Change "Qualitätswein" to "Prädikatswein" throughout the entries below, and leave everything else untouched.

Segment Start: EXERCISE MATERIAL

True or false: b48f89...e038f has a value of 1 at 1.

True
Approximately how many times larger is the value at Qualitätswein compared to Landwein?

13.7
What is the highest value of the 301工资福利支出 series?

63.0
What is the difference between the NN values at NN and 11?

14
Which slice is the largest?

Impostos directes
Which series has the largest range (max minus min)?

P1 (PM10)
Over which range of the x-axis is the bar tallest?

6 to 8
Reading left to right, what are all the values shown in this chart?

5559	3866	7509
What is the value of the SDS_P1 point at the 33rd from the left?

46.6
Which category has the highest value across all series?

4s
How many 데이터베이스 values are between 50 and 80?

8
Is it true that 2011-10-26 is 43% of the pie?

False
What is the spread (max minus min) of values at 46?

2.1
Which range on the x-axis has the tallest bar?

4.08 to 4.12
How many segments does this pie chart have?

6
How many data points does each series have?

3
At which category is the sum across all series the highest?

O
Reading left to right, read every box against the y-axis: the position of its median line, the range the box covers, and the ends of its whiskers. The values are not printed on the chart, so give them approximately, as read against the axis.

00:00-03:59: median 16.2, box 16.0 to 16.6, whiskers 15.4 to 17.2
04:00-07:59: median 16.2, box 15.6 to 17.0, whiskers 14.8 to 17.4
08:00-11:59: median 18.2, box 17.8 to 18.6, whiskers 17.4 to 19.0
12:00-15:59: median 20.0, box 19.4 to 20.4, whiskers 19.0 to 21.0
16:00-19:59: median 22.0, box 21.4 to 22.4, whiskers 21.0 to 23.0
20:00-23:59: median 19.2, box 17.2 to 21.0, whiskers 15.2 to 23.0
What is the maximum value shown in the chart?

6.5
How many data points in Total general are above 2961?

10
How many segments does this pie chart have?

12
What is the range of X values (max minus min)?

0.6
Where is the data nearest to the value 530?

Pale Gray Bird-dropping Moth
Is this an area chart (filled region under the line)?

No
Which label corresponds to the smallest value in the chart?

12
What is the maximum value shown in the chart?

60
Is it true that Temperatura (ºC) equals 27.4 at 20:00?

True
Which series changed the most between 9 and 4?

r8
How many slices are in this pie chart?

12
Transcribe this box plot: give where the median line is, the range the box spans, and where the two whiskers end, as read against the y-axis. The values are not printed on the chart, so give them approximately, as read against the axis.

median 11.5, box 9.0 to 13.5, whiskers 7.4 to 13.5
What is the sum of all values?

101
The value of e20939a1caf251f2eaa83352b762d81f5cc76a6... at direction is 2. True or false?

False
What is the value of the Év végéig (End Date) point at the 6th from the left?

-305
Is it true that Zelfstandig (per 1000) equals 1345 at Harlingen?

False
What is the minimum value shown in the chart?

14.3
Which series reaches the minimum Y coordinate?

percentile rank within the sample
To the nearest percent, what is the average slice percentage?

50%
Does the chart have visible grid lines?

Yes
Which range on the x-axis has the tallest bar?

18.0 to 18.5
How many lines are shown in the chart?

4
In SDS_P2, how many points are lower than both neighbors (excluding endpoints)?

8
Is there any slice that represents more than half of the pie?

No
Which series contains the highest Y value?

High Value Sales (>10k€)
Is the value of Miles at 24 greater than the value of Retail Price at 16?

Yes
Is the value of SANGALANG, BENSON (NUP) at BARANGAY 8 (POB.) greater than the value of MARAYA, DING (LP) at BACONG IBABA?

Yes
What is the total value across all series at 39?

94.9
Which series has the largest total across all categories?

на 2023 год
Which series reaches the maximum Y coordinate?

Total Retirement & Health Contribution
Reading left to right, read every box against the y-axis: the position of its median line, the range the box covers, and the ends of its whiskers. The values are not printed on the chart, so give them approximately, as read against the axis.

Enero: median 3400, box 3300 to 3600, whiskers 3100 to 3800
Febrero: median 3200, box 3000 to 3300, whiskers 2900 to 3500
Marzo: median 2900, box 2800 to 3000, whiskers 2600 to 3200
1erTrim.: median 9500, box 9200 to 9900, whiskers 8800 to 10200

Segment End: EXERCISE MATERIAL

• **SOLUTION BELOW**
True or false: b48f89...e038f has a value of 1 at 1.

True
Approximately how many times larger is the value at Prädikatswein compared to Landwein?

13.7
What is the highest value of the 301工资福利支出 series?

63.0
What is the difference between the NN values at NN and 11?

14
Which slice is the largest?

Impostos directes
Which series has the largest range (max minus min)?

P1 (PM10)
Over which range of the x-axis is the bar tallest?

6 to 8
Reading left to right, what are all the values shown in this chart?

5559	3866	7509
What is the value of the SDS_P1 point at the 33rd from the left?

46.6
Which category has the highest value across all series?

4s
How many 데이터베이스 values are between 50 and 80?

8
Is it true that 2011-10-26 is 43% of the pie?

False
What is the spread (max minus min) of values at 46?

2.1
Which range on the x-axis has the tallest bar?

4.08 to 4.12
How many segments does this pie chart have?

6
How many data points does each series have?

3
At which category is the sum across all series the highest?

O
Reading left to right, read every box against the y-axis: the position of its median line, the range the box covers, and the ends of its whiskers. The values are not printed on the chart, so give them approximately, as read against the axis.

00:00-03:59: median 16.2, box 16.0 to 16.6, whiskers 15.4 to 17.2
04:00-07:59: median 16.2, box 15.6 to 17.0, whiskers 14.8 to 17.4
08:00-11:59: median 18.2, box 17.8 to 18.6, whiskers 17.4 to 19.0
12:00-15:59: median 20.0, box 19.4 to 20.4, whiskers 19.0 to 21.0
16:00-19:59: median 22.0, box 21.4 to 22.4, whiskers 21.0 to 23.0
20:00-23:59: median 19.2, box 17.2 to 21.0, whiskers 15.2 to 23.0
What is the maximum value shown in the chart?

6.5
How many data points in Total general are above 2961?

10
How many segments does this pie chart have?

12
What is the range of X values (max minus min)?

0.6
Where is the data nearest to the value 530?

Pale Gray Bird-dropping Moth
Is this an area chart (filled region under the line)?

No
Which label corresponds to the smallest value in the chart?

12
What is the maximum value shown in the chart?

60
Is it true that Temperatura (ºC) equals 27.4 at 20:00?

True
Which series changed the most between 9 and 4?

r8
How many slices are in this pie chart?

12
Transcribe this box plot: give where the median line is, the range the box spans, and where the two whiskers end, as read against the y-axis. The values are not printed on the chart, so give them approximately, as read against the axis.

median 11.5, box 9.0 to 13.5, whiskers 7.4 to 13.5
What is the sum of all values?

101
The value of e20939a1caf251f2eaa83352b762d81f5cc76a6... at direction is 2. True or false?

False
What is the value of the Év végéig (End Date) point at the 6th from the left?

-305
Is it true that Zelfstandig (per 1000) equals 1345 at Harlingen?

False
What is the minimum value shown in the chart?

14.3
Which series reaches the minimum Y coordinate?

percentile rank within the sample
To the nearest percent, what is the average slice percentage?

50%
Does the chart have visible grid lines?

Yes
Which range on the x-axis has the tallest bar?

18.0 to 18.5
How many lines are shown in the chart?

4
In SDS_P2, how many points are lower than both neighbors (excluding endpoints)?

8
Is there any slice that represents more than half of the pie?

No
Which series contains the highest Y value?

High Value Sales (>10k€)
Is the value of Miles at 24 greater than the value of Retail Price at 16?

Yes
Is the value of SANGALANG, BENSON (NUP) at BARANGAY 8 (POB.) greater than the value of MARAYA, DING (LP) at BACONG IBABA?

Yes
What is the total value across all series at 39?

94.9
Which series has the largest total across all categories?

на 2023 год
Which series reaches the maximum Y coordinate?

Total Retirement & Health Contribution
Reading left to right, read every box against the y-axis: the position of its median line, the range the box covers, and the ends of its whiskers. The values are not printed on the chart, so give them approximately, as read against the axis.

Enero: median 3400, box 3300 to 3600, whiskers 3100 to 3800
Febrero: median 3200, box 3000 to 3300, whiskers 2900 to 3500
Marzo: median 2900, box 2800 to 3000, whiskers 2600 to 3200
1erTrim.: median 9500, box 9200 to 9900, whiskers 8800 to 10200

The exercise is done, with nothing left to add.